The group was set up by the London Resilience Forum,which is co-ordinating public bodies in London to respond to Covid-19. It welcomes the government guidance. In addition, it states: “Ceremonial words should be said in line with the family’s choice, but these may be truncated from usual funeral rites. An offer to facilitate livestream via social media should be made. However, it is recognised that not all crematoria/cemeteries have adequate WiFi/signal to achieve this.”
It agreed that faith and belief communities should offer memorial services for a later date, as well as bereavement support. There should also be consistency in costing.
The advice from the Archbishops of Canterbury and York that funerals should be conducted at gravesides and in crematorium chapels only, owing to the difficulty involved in cleaning church buildings, is unchanged (News, 3 April).
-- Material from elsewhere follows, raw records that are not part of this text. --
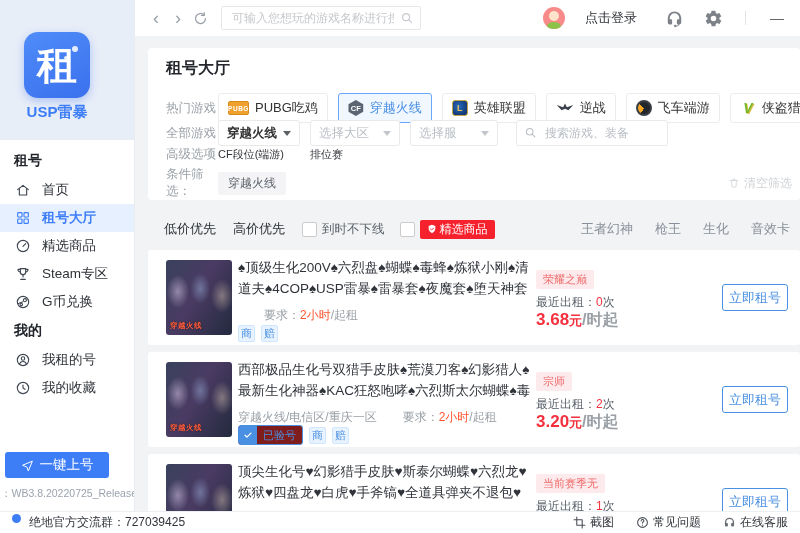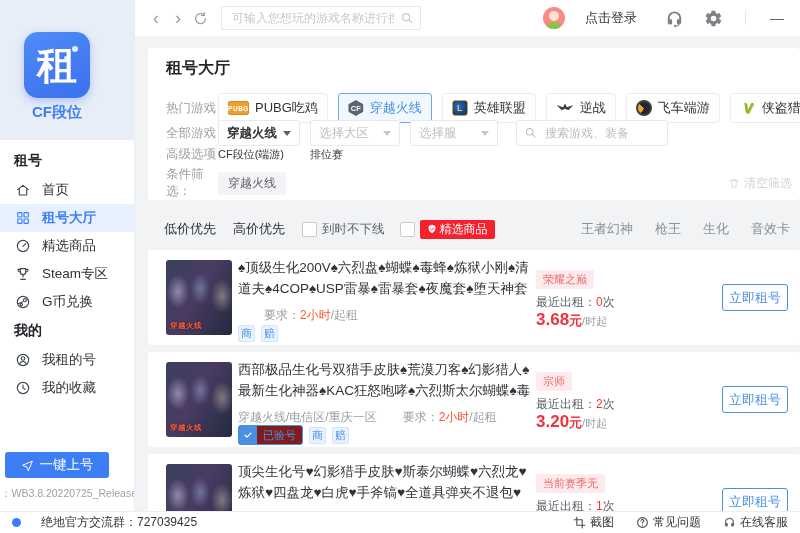--- a/index.html
+++ b/index.html
@@ -116,43 +116,43 @@
     justify-content:center;border-radius:2px;border:1px solid #cfe6ff;box-sizing:border-box;}
   .verified{display:flex;align-items:center;height:18px;border:1px solid #4a90e2;border-radius:3px;overflow:hidden;background:#7f1d1d;}
   .verified .vicon{width:18px;height:18px;background:#4a90e2;display:flex;align-items:center;justify-content:center;}
   .verified .vicon svg{width:10px;height:10px;stroke:#fff;fill:none;stroke-width:3;stroke-linecap:round;stroke-linejoin:round;}
   .verified .vtext{padding:0 6px;color:#4a90e2;font-size:11px;}
   .rank{position:absolute;left:388px;top:20px;background:#fdeaec;color:#ef6b6b;font-size:11px;padding:2px 7px;border-radius:2px;}
   .rent{position:absolute;left:388px;top:44px;font-size:12px;color:#596068;}
   .rent b{color:#f5303d;font-weight:normal;}
   .price{position:absolute;left:388px;top:60px;color:#f5303d;font-size:17px;font-weight:bold;}
   .price .cur{font-size:13px;}
-  .price .per{color:#9aa0a6;font-size:11px;font-weight:normal;}
+  .price .per{color:#9aa0a6;font-size:16px;font-weight:bold;}
   .rent-btn{position:absolute;left:574px;top:34px;width:66px;height:27px;border:1px solid #4a90e2;color:#4a90e2;
     background:#fff;border-radius:3px;font-size:13px;display:flex;align-items:center;justify-content:center;font-family:inherit;}
 
   
   #statusbar{position:absolute;left:0;bottom:0;width:800px;height:22px;background:#fff;border-top:1px solid #eceff2;
     z-index:8;display:flex;align-items:center;padding:0 12px;box-sizing:border-box;font-size:12px;color:#2f3338;}
-  .group{display:flex;align-items:center;gap:20px;}
+  .group{display:flex;align-items:flex-start;gap:8px;}
   .gdot{width:9px;height:9px;border-radius:50%;background:#3d7ef7;flex:none;}
   .sb-right{margin-left:auto;display:flex;gap:22px;align-items:center;}
   .sb-item{display:flex;align-items:center;gap:4px;}
   .sb-item svg{width:13px;height:13px;stroke:#4a4f55;fill:none;stroke-width:2;stroke-linecap:round;stroke-linejoin:round;}
   .sb-item .filled{fill:#6a6f75;stroke:none;}
 </style>
 </head>
 <body>
 
 <div id="app">
 
   <aside id="sidebar">
     <div class="logo-block">
       <div class="logo-sq">租</div>
-      <div class="logo-text">CF段位</div>
+      <div class="logo-text">USP雷暴</div>
     </div>
     <nav class="menu">
       <div class="m-header">租号</div>
       <div class="m-item">
         <svg viewBox="0 0 24 24">
             <path d="M4 11.5 12 5l8 6.5"></path>
             <path d="M6.5 10v9.5h11V10"></path>
           </svg>
         <span>首页</span>
       </div>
Under Section 28 of the Coronavirus Act 2020, local authorities are legally bound to respect the wishes, beliefs, or religion of the deceased, including whether their body is buried or cremated. The accompanying guidance, also published this month, states that if the local authority is unable to discover these wishes after reasonable attempts have been made, they may issue a direction for committal of the deceased.
In a letter to faith leaders, the minister for Regional Growth and Local Government, Simon Clarke, said that these additional powers should be exercised only in “exceptional circumstances, as a last resort, when all other efforts have been exhausted”. He wrote: “I truly hope we never have to activate these powers.”
Meanwhile, temporary mortuaries are being established across the country to accommodate the coronavirus dead. Last week, the Bishop of Norwich, the Rt Revd Graham Usher, blessed and dedicated a temporary mortuary set up by the council in a former aircraft hangar in Norfolk.
Bishop Usher said: “The tragic reality of the Covid-19 pandemic is that people are dying in increasing numbers. The county council has made contingency plans for a temporary mortuary where the deceased of all faiths and none can rest peacefully and be looked after with care and dignity.
“Chaplains will also be available to support bereaved families. I am enormously grateful to all who have worked so hard to build this facility, and those who will be staffing it. In this week after Easter, my earnest prayer is that this facility will not be needed; but, if it is, that the light, hope, and peace of the risen Christ will be felt there.”
Temporary mortuaries are also being established in the Port of Poole and in the Old Radio Station in Dorchester should they be needed at the peak of the pandemic.
In Spain, where more than 20,000 people have died from the coronavirus, in La Almudena cemetery — the largest in Madrid — up to six funerals an hour are taking place, Sky News reports. One mourner said: “It is too hard. . . It is worse than a war.”